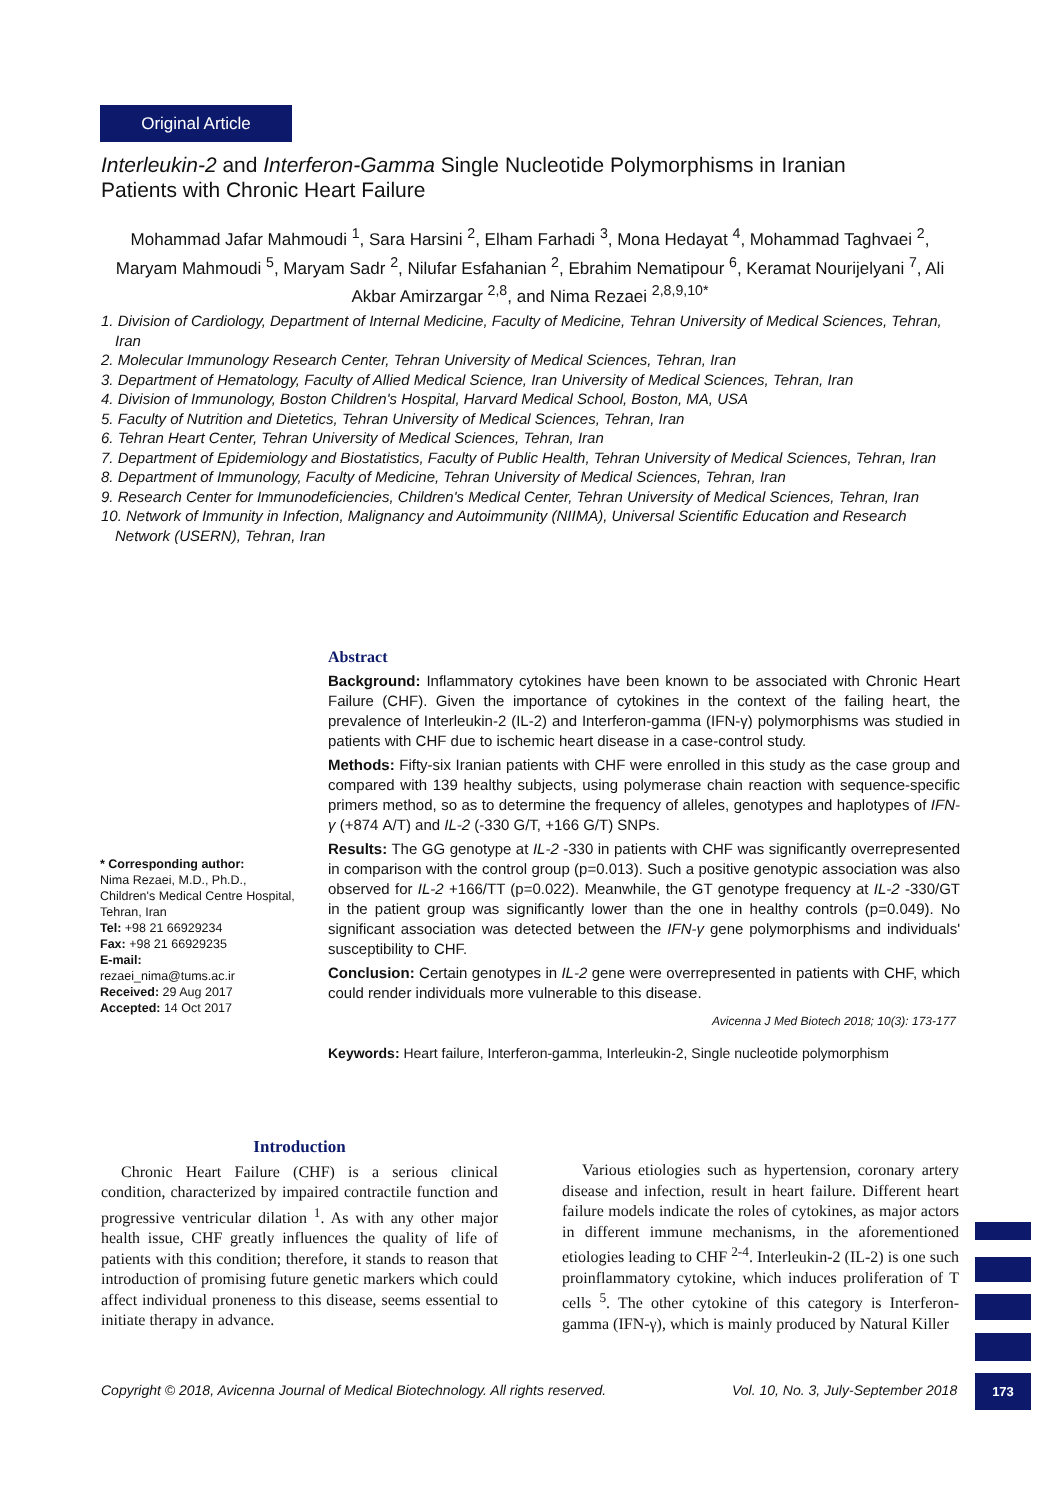Original Article
Interleukin-2 and Interferon-Gamma Single Nucleotide Polymorphisms in Iranian Patients with Chronic Heart Failure
Mohammad Jafar Mahmoudi <sup>1</sup>, Sara Harsini <sup>2</sup>, Elham Farhadi <sup>3</sup>, Mona Hedayat <sup>4</sup>, Mohammad Taghvaei <sup>2</sup>, Maryam Mahmoudi <sup>5</sup>, Maryam Sadr <sup>2</sup>, Nilufar Esfahanian <sup>2</sup>, Ebrahim Nematipour <sup>6</sup>, Keramat Nourijelyani <sup>7</sup>, Ali Akbar Amirzargar <sup>2,8</sup>, and Nima Rezaei <sup>2,8,9,10*</sup>
1. Division of Cardiology, Department of Internal Medicine, Faculty of Medicine, Tehran University of Medical Sciences, Tehran, Iran
2. Molecular Immunology Research Center, Tehran University of Medical Sciences, Tehran, Iran
3. Department of Hematology, Faculty of Allied Medical Science, Iran University of Medical Sciences, Tehran, Iran
4. Division of Immunology, Boston Children's Hospital, Harvard Medical School, Boston, MA, USA
5. Faculty of Nutrition and Dietetics, Tehran University of Medical Sciences, Tehran, Iran
6. Tehran Heart Center, Tehran University of Medical Sciences, Tehran, Iran
7. Department of Epidemiology and Biostatistics, Faculty of Public Health, Tehran University of Medical Sciences, Tehran, Iran
8. Department of Immunology, Faculty of Medicine, Tehran University of Medical Sciences, Tehran, Iran
9. Research Center for Immunodeficiencies, Children's Medical Center, Tehran University of Medical Sciences, Tehran, Iran
10. Network of Immunity in Infection, Malignancy and Autoimmunity (NIIMA), Universal Scientific Education and Research Network (USERN), Tehran, Iran
Abstract
Background: Inflammatory cytokines have been known to be associated with Chronic Heart Failure (CHF). Given the importance of cytokines in the context of the failing heart, the prevalence of Interleukin-2 (IL-2) and Interferon-gamma (IFN-γ) polymorphisms was studied in patients with CHF due to ischemic heart disease in a case-control study.
Methods: Fifty-six Iranian patients with CHF were enrolled in this study as the case group and compared with 139 healthy subjects, using polymerase chain reaction with sequence-specific primers method, so as to determine the frequency of alleles, genotypes and haplotypes of IFN-γ (+874 A/T) and IL-2 (-330 G/T, +166 G/T) SNPs.
Results: The GG genotype at IL-2 -330 in patients with CHF was significantly overrepresented in comparison with the control group (p=0.013). Such a positive genotypic association was also observed for IL-2 +166/TT (p=0.022). Meanwhile, the GT genotype frequency at IL-2 -330/GT in the patient group was significantly lower than the one in healthy controls (p=0.049). No significant association was detected between the IFN-γ gene polymorphisms and individuals' susceptibility to CHF.
Conclusion: Certain genotypes in IL-2 gene were overrepresented in patients with CHF, which could render individuals more vulnerable to this disease.
Avicenna J Med Biotech 2018; 10(3): 173-177
Keywords: Heart failure, Interferon-gamma, Interleukin-2, Single nucleotide polymorphism
* Corresponding author:
Nima Rezaei, M.D., Ph.D., Children's Medical Centre Hospital, Tehran, Iran
Tel: +98 21 66929234
Fax: +98 21 66929235
E-mail:
rezaei_nima@tums.ac.ir
Received: 29 Aug 2017
Accepted: 14 Oct 2017
Introduction
Chronic Heart Failure (CHF) is a serious clinical condition, characterized by impaired contractile function and progressive ventricular dilation <sup>1</sup>. As with any other major health issue, CHF greatly influences the quality of life of patients with this condition; therefore, it stands to reason that introduction of promising future genetic markers which could affect individual proneness to this disease, seems essential to initiate therapy in advance.
Various etiologies such as hypertension, coronary artery disease and infection, result in heart failure. Different heart failure models indicate the roles of cytokines, as major actors in different immune mechanisms, in the aforementioned etiologies leading to CHF <sup>2-4</sup>. Interleukin-2 (IL-2) is one such proinflammatory cytokine, which induces proliferation of T cells <sup>5</sup>. The other cytokine of this category is Interferon-gamma (IFN-γ), which is mainly produced by Natural Killer
Copyright © 2018, Avicenna Journal of Medical Biotechnology. All rights reserved.
Vol. 10, No. 3, July-September 2018
173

_Assigned task:_
The whole listing above must be set down again exactly, but without its images.

_Answer box:_
Original Article
Interleukin-2 and Interferon-Gamma Single Nucleotide Polymorphisms in Iranian Patients with Chronic Heart Failure
Mohammad Jafar Mahmoudi <sup>1</sup>, Sara Harsini <sup>2</sup>, Elham Farhadi <sup>3</sup>, Mona Hedayat <sup>4</sup>, Mohammad Taghvaei <sup>2</sup>, Maryam Mahmoudi <sup>5</sup>, Maryam Sadr <sup>2</sup>, Nilufar Esfahanian <sup>2</sup>, Ebrahim Nematipour <sup>6</sup>, Keramat Nourijelyani <sup>7</sup>, Ali Akbar Amirzargar <sup>2,8</sup>, and Nima Rezaei <sup>2,8,9,10*</sup>
1. Division of Cardiology, Department of Internal Medicine, Faculty of Medicine, Tehran University of Medical Sciences, Tehran, Iran
2. Molecular Immunology Research Center, Tehran University of Medical Sciences, Tehran, Iran
3. Department of Hematology, Faculty of Allied Medical Science, Iran University of Medical Sciences, Tehran, Iran
4. Division of Immunology, Boston Children's Hospital, Harvard Medical School, Boston, MA, USA
5. Faculty of Nutrition and Dietetics, Tehran University of Medical Sciences, Tehran, Iran
6. Tehran Heart Center, Tehran University of Medical Sciences, Tehran, Iran
7. Department of Epidemiology and Biostatistics, Faculty of Public Health, Tehran University of Medical Sciences, Tehran, Iran
8. Department of Immunology, Faculty of Medicine, Tehran University of Medical Sciences, Tehran, Iran
9. Research Center for Immunodeficiencies, Children's Medical Center, Tehran University of Medical Sciences, Tehran, Iran
10. Network of Immunity in Infection, Malignancy and Autoimmunity (NIIMA), Universal Scientific Education and Research Network (USERN), Tehran, Iran
Abstract
Background: Inflammatory cytokines have been known to be associated with Chronic Heart Failure (CHF). Given the importance of cytokines in the context of the failing heart, the prevalence of Interleukin-2 (IL-2) and Interferon-gamma (IFN-γ) polymorphisms was studied in patients with CHF due to ischemic heart disease in a case-control study.
Methods: Fifty-six Iranian patients with CHF were enrolled in this study as the case group and compared with 139 healthy subjects, using polymerase chain reaction with sequence-specific primers method, so as to determine the frequency of alleles, genotypes and haplotypes of IFN-γ (+874 A/T) and IL-2 (-330 G/T, +166 G/T) SNPs.
Results: The GG genotype at IL-2 -330 in patients with CHF was significantly overrepresented in comparison with the control group (p=0.013). Such a positive genotypic association was also observed for IL-2 +166/TT (p=0.022). Meanwhile, the GT genotype frequency at IL-2 -330/GT in the patient group was significantly lower than the one in healthy controls (p=0.049). No significant association was detected between the IFN-γ gene polymorphisms and individuals' susceptibility to CHF.
Conclusion: Certain genotypes in IL-2 gene were overrepresented in patients with CHF, which could render individuals more vulnerable to this disease.
Avicenna J Med Biotech 2018; 10(3): 173-177
Keywords: Heart failure, Interferon-gamma, Interleukin-2, Single nucleotide polymorphism
* Corresponding author:
Nima Rezaei, M.D., Ph.D., Children's Medical Centre Hospital, Tehran, Iran
Tel: +98 21 66929234
Fax: +98 21 66929235
E-mail:
rezaei_nima@tums.ac.ir
Received: 29 Aug 2017
Accepted: 14 Oct 2017
Introduction
Chronic Heart Failure (CHF) is a serious clinical condition, characterized by impaired contractile function and progressive ventricular dilation <sup>1</sup>. As with any other major health issue, CHF greatly influences the quality of life of patients with this condition; therefore, it stands to reason that introduction of promising future genetic markers which could affect individual proneness to this disease, seems essential to initiate therapy in advance.
Various etiologies such as hypertension, coronary artery disease and infection, result in heart failure. Different heart failure models indicate the roles of cytokines, as major actors in different immune mechanisms, in the aforementioned etiologies leading to CHF <sup>2-4</sup>. Interleukin-2 (IL-2) is one such proinflammatory cytokine, which induces proliferation of T cells <sup>5</sup>. The other cytokine of this category is Interferon-gamma (IFN-γ), which is mainly produced by Natural Killer
Copyright © 2018, Avicenna Journal of Medical Biotechnology. All rights reserved.
Vol. 10, No. 3, July-September 2018
173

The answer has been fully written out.